(Page text data extracted)

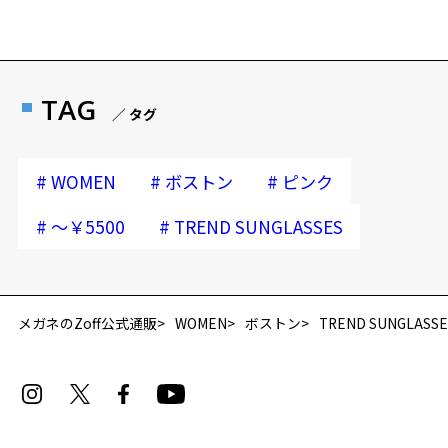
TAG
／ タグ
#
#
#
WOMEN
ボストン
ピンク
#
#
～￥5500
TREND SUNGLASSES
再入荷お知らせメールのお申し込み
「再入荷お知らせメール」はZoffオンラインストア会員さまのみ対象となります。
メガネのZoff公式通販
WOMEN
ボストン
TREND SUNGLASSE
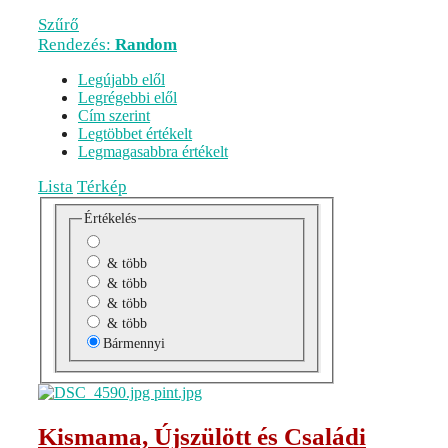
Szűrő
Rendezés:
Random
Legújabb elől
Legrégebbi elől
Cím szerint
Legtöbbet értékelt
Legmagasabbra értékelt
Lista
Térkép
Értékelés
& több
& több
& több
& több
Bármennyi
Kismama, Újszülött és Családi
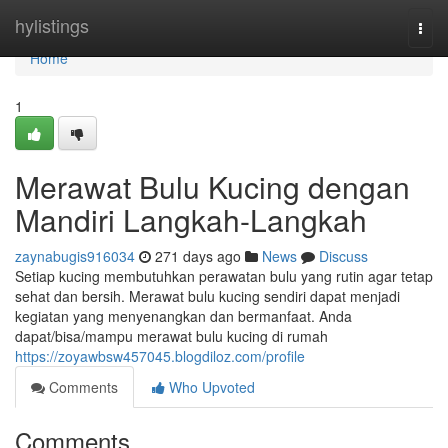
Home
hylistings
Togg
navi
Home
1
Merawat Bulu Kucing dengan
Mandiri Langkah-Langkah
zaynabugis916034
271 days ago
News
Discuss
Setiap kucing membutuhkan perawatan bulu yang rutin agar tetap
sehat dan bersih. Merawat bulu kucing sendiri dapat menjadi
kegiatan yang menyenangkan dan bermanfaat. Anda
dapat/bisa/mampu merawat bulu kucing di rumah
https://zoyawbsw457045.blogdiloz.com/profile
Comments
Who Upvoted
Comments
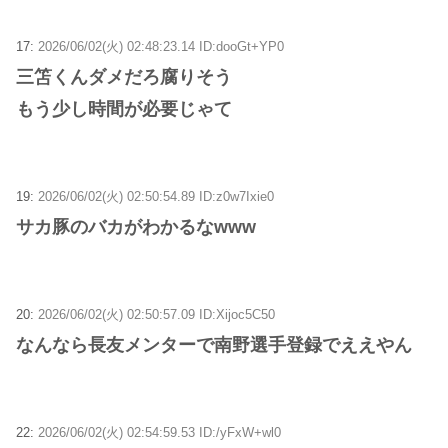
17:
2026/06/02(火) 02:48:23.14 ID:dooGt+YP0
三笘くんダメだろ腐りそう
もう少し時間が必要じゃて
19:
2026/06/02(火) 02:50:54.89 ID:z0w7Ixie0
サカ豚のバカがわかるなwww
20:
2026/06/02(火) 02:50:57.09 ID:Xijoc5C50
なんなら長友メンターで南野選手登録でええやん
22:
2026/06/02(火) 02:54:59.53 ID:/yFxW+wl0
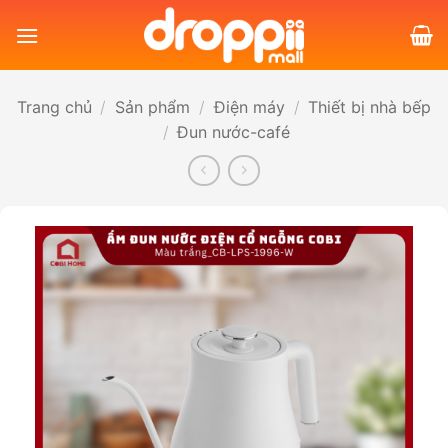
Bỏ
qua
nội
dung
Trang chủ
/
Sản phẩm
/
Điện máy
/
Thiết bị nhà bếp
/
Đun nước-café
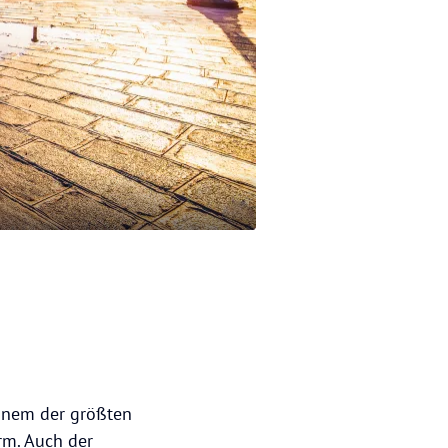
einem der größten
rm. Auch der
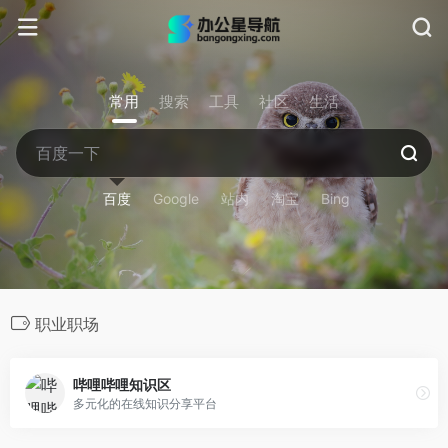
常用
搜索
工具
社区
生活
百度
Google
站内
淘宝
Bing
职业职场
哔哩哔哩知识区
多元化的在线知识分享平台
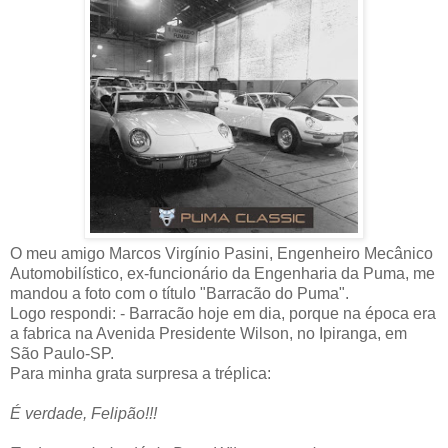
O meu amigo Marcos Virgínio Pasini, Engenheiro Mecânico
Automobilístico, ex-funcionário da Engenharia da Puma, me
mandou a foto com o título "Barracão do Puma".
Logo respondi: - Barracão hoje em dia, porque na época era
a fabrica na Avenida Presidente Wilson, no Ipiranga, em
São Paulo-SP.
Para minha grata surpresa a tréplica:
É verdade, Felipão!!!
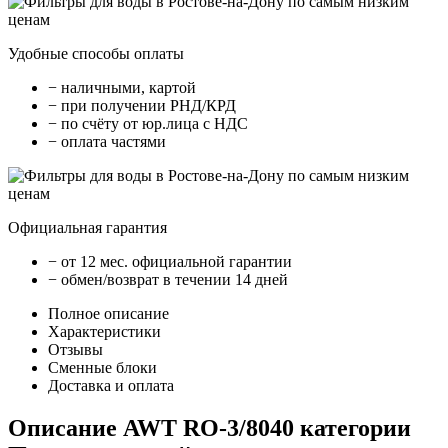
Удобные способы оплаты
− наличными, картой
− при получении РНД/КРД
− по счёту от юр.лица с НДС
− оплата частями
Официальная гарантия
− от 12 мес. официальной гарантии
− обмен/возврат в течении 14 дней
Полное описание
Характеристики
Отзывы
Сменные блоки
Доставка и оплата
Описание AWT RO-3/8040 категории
--
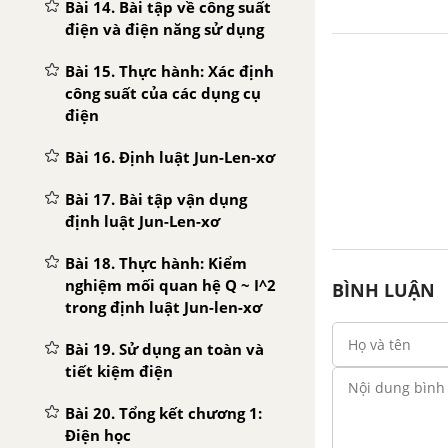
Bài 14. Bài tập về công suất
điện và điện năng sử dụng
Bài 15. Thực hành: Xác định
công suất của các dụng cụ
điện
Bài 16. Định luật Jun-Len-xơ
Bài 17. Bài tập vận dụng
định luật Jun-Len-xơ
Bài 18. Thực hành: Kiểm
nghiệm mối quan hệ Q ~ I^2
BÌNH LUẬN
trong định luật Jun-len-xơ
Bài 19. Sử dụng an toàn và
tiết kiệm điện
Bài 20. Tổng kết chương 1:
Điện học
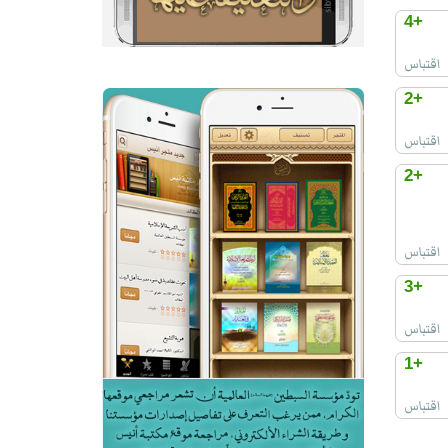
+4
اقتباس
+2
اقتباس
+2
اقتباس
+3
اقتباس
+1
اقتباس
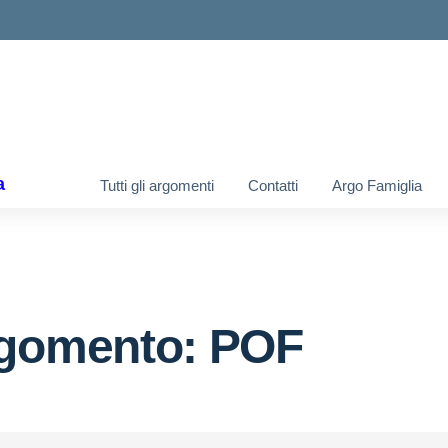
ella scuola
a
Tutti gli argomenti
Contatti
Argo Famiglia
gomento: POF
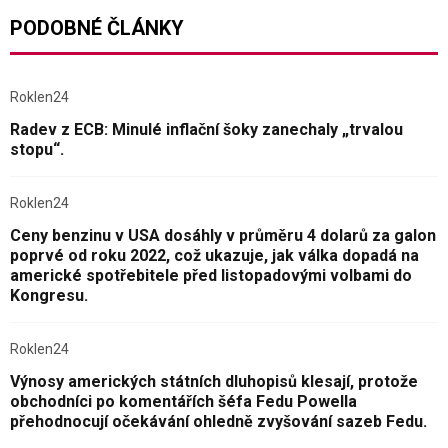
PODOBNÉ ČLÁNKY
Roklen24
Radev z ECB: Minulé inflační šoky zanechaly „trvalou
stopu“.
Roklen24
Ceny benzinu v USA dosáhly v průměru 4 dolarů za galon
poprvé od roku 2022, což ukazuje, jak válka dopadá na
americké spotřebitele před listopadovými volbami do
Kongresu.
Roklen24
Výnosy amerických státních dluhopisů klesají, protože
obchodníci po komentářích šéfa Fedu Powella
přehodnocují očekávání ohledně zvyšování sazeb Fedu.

### Your task:
Give the lines of the entries above as a JSON list of strings, one string per line with blank lines left out. Start at the line that contains "PODOBNÉ ČLÁNKY" and stop after the line that contains "Výnosy amerických státních", including both of those lines.

### Output of the exercise:
[
  "PODOBNÉ ČLÁNKY",
  "Roklen24",
  "Radev z ECB: Minulé inflační šoky zanechaly „trvalou",
  "stopu“.",
  "Roklen24",
  "Ceny benzinu v USA dosáhly v průměru 4 dolarů za galon",
  "poprvé od roku 2022, což ukazuje, jak válka dopadá na",
  "americké spotřebitele před listopadovými volbami do",
  "Kongresu.",
  "Roklen24",
  "Výnosy amerických státních dluhopisů klesají, protože"
]